Promotoria diz que Suzane e Cravinhos foram sócios em crime "por dinheiro"
Rosanne D'Agostino - 21/07/2006 - 13h51
O julgamento, iniciado na segunda-feira (17/7), chega hoje ao seu último dia . Após a fala de três horas dos promotores Roberto Tardelli e Nadir de Campos Jr. e do advogado Alberto Zacharias Toron, assistente da acusação, a sessão foi suspensa pelo juiz Alberto Anderson Filho e será retomada com as argumentações dos advogados dos Cravinhos e da defesa de Suzane.
Durante a argumentação de Tardelli (leia a íntegra), iniciada por volta das 11h, os Cravinhos choraram. Falando o tempo todo voltado para os sete jurados que compõem o júri popular no caso, Tardelli sustentou que o assassinato foi tramado friamente, em conjunto e sem manipulação por uma das partes. De acordo com o promotor, foi o interesse no dinheiro dos pais de Suzane que o crime foi cometido, após ser tramado com cuidado, observando cada detalhe.

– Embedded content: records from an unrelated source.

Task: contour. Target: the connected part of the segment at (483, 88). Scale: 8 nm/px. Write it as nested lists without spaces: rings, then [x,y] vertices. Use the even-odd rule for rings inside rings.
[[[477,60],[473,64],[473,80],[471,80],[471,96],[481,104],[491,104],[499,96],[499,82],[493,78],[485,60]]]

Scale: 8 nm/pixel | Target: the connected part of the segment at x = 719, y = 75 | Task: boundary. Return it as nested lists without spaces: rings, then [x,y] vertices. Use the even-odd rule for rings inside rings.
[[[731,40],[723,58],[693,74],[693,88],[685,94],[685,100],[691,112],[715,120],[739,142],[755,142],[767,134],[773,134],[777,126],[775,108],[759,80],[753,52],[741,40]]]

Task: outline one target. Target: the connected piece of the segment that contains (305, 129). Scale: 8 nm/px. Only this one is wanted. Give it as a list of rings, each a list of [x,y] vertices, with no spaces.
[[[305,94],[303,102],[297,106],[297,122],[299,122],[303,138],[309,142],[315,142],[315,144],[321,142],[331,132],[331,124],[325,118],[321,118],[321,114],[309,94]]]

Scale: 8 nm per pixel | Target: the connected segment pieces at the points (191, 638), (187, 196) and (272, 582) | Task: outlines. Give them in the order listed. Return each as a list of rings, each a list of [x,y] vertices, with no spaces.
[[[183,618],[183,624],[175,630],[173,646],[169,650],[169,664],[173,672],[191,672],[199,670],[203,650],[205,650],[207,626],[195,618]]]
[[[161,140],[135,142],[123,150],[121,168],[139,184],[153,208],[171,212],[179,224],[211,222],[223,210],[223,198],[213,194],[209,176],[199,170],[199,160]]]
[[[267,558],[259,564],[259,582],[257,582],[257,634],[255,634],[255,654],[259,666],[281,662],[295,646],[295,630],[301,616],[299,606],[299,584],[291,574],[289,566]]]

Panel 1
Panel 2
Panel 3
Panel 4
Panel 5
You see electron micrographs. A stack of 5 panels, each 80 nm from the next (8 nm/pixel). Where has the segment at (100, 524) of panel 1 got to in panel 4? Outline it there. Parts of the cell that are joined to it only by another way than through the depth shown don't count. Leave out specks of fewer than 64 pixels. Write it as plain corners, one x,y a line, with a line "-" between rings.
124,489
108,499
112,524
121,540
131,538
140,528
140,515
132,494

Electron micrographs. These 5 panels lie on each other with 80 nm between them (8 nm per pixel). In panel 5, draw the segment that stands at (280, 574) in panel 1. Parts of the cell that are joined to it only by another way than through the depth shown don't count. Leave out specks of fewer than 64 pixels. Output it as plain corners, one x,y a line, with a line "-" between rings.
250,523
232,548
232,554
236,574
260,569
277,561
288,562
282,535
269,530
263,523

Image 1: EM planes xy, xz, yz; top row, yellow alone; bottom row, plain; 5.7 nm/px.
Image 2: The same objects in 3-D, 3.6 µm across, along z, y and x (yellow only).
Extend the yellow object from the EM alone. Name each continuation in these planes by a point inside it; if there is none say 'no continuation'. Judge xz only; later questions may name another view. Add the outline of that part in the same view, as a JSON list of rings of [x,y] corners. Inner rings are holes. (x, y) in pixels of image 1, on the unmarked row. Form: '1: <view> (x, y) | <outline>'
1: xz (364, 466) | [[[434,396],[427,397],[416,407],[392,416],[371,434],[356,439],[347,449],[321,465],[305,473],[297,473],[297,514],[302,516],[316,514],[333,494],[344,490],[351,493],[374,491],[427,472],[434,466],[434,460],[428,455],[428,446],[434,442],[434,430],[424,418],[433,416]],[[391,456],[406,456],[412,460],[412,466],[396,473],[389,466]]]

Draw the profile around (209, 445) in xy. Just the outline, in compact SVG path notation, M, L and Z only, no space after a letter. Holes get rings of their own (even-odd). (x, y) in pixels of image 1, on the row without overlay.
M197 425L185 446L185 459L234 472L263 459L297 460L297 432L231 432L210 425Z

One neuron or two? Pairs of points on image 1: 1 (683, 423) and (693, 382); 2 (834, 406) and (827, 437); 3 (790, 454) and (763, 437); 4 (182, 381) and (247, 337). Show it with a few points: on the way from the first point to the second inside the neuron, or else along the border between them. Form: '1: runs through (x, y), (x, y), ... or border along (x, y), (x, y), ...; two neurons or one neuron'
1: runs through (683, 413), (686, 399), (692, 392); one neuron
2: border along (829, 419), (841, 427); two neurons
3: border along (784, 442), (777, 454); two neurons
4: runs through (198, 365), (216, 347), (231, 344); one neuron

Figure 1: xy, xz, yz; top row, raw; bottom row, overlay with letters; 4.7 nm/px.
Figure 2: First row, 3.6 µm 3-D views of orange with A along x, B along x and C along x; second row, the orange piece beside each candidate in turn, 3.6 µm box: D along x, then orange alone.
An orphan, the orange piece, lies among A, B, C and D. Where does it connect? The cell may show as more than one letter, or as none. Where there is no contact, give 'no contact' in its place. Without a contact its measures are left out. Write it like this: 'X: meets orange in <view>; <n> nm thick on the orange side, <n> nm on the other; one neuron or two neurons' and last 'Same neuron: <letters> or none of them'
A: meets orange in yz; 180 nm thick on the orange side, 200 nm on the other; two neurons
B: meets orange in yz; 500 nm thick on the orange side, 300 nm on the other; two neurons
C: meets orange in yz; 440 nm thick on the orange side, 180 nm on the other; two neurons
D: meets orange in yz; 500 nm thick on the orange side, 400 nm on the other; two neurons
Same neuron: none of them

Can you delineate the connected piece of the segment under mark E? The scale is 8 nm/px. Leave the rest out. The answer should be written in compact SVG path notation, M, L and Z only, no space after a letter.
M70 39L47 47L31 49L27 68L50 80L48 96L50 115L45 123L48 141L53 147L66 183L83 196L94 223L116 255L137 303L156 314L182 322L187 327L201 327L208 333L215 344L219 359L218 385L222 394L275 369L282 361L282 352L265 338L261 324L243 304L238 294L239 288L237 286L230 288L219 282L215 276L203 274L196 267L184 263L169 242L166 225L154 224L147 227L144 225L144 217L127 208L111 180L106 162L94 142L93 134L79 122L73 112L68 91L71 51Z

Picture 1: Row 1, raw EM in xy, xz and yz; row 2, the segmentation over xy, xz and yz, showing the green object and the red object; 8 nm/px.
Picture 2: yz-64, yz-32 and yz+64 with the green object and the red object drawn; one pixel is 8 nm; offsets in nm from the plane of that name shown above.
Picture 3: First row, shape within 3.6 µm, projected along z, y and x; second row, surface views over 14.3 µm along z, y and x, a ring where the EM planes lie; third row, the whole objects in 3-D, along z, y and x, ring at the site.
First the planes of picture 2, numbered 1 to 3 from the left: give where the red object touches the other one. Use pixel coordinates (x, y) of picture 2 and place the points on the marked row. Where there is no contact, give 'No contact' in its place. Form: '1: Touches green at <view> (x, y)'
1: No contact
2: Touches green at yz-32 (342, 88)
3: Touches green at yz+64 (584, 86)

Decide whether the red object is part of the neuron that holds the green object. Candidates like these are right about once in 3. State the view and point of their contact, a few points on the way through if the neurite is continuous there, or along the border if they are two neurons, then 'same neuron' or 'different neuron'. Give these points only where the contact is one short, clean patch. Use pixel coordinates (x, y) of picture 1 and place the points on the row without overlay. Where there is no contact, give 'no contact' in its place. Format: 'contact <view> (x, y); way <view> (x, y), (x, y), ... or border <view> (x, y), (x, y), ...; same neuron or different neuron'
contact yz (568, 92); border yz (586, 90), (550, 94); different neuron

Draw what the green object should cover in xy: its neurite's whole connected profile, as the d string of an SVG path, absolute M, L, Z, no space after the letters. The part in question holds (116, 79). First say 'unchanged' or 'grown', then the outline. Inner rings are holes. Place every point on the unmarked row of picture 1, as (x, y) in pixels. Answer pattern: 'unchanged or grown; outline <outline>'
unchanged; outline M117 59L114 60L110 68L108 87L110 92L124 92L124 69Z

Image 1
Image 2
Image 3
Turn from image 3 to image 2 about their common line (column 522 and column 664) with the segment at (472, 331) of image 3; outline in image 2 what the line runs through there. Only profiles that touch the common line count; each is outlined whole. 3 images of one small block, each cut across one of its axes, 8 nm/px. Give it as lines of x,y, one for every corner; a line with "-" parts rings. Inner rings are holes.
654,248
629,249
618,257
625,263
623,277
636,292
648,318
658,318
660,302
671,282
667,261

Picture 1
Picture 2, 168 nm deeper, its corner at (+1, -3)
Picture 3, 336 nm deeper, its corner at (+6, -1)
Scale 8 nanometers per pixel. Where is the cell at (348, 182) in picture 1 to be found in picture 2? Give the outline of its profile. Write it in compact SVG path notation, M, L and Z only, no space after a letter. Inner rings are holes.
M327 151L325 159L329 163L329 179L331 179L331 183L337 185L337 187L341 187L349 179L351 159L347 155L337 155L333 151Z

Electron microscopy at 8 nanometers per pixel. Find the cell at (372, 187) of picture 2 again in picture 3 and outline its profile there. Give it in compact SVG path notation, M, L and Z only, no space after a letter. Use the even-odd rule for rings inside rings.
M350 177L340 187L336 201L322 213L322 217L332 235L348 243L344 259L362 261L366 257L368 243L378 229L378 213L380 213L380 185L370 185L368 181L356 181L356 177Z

“Esse casal [Daniel e Suzane] percebeu que devia dar um passo à frente. Eliminar o casal Richthofen. E esse é um tipo de segredo que não se compartilha. Tudo foi macabramente planejado. Como eu posso imaginar que esse rapaz e essa moça se fecham no quarto e dão um tiro para ver o barulho que vai fazer. Como percebemos que nossos filhos planejavam o mais macabro, o mais grave dos crimes de que se tem notícia?”, afirmou.
“Eles tiveram o tempo de pensar em luvas cirúrgicas, em meia calça”, disse. “Só negando completamente a realidade nós podemos afirmar que um tenha dominado o outro. São tão desesperadamente arrependidos que estavam tomando sol na piscina.”
Tardelli ironizou o pedido de Suzane para ser excluída da herança durante o julgamento e disse que o crime “foi a maior destruição que presenciou em 22 anos de carreira”.
Nadir e Toron
Depois de Tardelli, foi a vez do promotor Nadir de Campos Jr. usar a palavra (leia a íntegra). Em “estilo mais agressivo” de argumentação, Campos falou em tom de voz elevado e sempre olhando para os réus. “Isso é nojento! Isso é asqueroso!”, afirmou em alusão à ida de Suzane e Daniel para um motel após o assassinato do casal Richthofen. A atuação do promotor foi alvo de críticas por parte da defesa de Suzane.
A argumentação de Campos também teve um momento de descontração para a platéia. Foi quando o promotor, que é negro, disse que “o espírito negão”, mencionado por Daniel, havia “se materializado” para dizer que a mãe de Suzane tinha amamentado a filha. “Ela almoçou com você. Aproveite a oportunidade, Suzane, porque o espírito negão chegou para te dizer isso”, afirmou, arrancando gargalhadas dos presentes.
O assistente da acusação, Alberto Toron foi o último a falar pela promotoria (leia a íntegra). Ele reforçou a linha de Tardelli e insistiu na participação dos três, com as mesmas responsabilidades no crime.
“O Cristian também deve ser responsabilizado pela morte dos dois. Porque, senão, a Suzane não seria condenada, porque não bateu em ninguém. Nossa lei brasileira também responsabiliza o mandante, e a ação toda não seria possível sem ela. Eles tinham uma cooperação, quase que uma divisão de tarefas. E saber se os pais estavam dormindo, isso é uma atitude covarde. E ela confirmou. E eles foram lá e castigaram impiedosamente. Todos estavam articulados com o mesmo objetivo e desempenharam funções essenciais para se consumar esse duplo homicídio”, afirmou.
Na última fase do julgamento, acontecem os debates entre a acusação e as defesas. Cada uma apresenta sua argumentação para o júri, podendo haver réplica e tréplica. Ao todo, a fase pode durar até oito horas. Em seguida, os jurados se reúnem e chegam a um veredicto, que será redigido pelo juiz Alberto Anderson Filho.